At the annual convention in early May, the NYSUT Representative Assembly passed the following resolution:

  • Whereas, the State Education Department (SED) and Commissioner Elia have failed to make the changes to the State grade 3-8 testing system and NYSESLAT recommended by NYSUT including re-setting the benchmarks, reducing testing and making the tests more developmentally appropriate; and
  • Whereas, the state grade 3-8 testing system and NYSESLAT need a major overhaul to ensure the system is equitable and treats all students and schools fairly; and
  • Whereas, the benchmarks for the state grade 3-8 tests and NYSESLAT were set at unrealistic levels; and
  • Whereas, these benchmarks have led to students and schools being mislabeled as failures; and
  • Whereas, the benchmarks on the state tests must be re-set first to ensure a fair testing system; and
  • Whereas, the state grade 3-8 tests and NYSESLAT continue to be too long because the SED and the Commissioner failed to properly reduce the number of questions when eliminating a day of testing; and
  • Whereas, the untimed state grade 3-8 tests and NYSESLAT have led to students spending more time on these tests than high school students spend on Regents exams; and
  • Whereas, the state grade 3-8 tests and NYSESLAT contain developmentally inappropriate reading passages and test questions; and
  • Whereas, the state continues to press forward on computer based testing despite evidence that tests scores drop when switching to computer based testing; and
  • Whereas, the computer based testing system continues to have major technical failures in implementation; and
  • Whereas, many districts do not have the capacity to implement computer based testing; and
  • Whereas, computer based testing measures a student’s ability to use a computer rather than the student’s knowledge of the subject being tested; and
  • Whereas, teacher involvement in the test development process is limited to small committees that cannot properly represent the diversity of the state; and
  • Whereas, NYSUT has no confidence in the Commissioner and the State Education Department to make the necessary changes to fix the state’s grade 3-8 testing system and NYSESLAT on their own.

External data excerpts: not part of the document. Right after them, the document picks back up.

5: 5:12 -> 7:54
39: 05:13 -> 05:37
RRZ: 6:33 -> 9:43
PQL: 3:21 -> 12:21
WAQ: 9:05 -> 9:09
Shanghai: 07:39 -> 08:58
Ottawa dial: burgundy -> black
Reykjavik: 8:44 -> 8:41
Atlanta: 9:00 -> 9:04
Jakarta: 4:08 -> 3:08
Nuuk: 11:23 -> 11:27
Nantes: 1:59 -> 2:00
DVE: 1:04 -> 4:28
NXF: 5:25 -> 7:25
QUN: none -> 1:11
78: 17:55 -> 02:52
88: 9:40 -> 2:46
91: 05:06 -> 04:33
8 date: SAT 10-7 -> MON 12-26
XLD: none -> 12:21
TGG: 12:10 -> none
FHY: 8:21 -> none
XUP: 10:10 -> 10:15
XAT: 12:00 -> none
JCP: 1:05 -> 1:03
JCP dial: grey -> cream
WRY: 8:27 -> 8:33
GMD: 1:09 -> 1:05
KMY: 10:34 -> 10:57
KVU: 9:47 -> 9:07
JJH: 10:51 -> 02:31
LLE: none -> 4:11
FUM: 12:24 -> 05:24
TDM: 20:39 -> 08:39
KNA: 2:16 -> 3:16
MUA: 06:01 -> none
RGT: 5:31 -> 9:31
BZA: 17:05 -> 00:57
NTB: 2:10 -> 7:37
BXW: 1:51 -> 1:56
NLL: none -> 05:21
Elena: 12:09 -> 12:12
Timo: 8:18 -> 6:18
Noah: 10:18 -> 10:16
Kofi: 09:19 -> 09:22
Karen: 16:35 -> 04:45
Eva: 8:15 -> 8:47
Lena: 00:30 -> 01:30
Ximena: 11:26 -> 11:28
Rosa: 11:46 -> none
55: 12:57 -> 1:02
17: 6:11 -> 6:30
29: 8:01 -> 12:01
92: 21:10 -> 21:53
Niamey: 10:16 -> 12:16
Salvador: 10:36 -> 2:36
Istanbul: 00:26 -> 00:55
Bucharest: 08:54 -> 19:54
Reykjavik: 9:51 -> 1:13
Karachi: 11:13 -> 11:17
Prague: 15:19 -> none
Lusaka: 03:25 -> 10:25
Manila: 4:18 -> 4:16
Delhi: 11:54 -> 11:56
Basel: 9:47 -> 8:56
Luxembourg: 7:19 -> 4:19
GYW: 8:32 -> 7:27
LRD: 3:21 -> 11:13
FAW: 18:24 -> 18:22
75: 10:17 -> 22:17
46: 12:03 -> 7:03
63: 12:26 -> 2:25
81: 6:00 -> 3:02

The delegates resolved that the union will advocate for the regents to direct the commissioner of education to:

  • provide for the meaningful involvement of teachers selected by the union in every phase of the test development process; and
  • set the appropriate benchmarks by a large group of teachers representing the diversity of the state to ensure the tests accurately measure student knowledge and learning; and
  • reducing the number of questions on the grade 3-8 tests and NYSESLAT; and
  • conducting an independent study of the performance of students on computer based testing versus paper and pencil tests to determine the impact on school accountability; and
  • forming a committee of practitioners to review the study on computer based testing and develop a plan for the appropriate implementation of computer based testing including determining the appropriate grade level to begin computer based testing.

According to the Education Department, teachers from across the state are involved in creating, reviewing and selecting questions for the 2019 grades 3 through English Language Arts and math tests. This year, teachers reviewed all questions at least six times.

The Education Department has created documents for parents that explain the tests. The documents are written in several languages.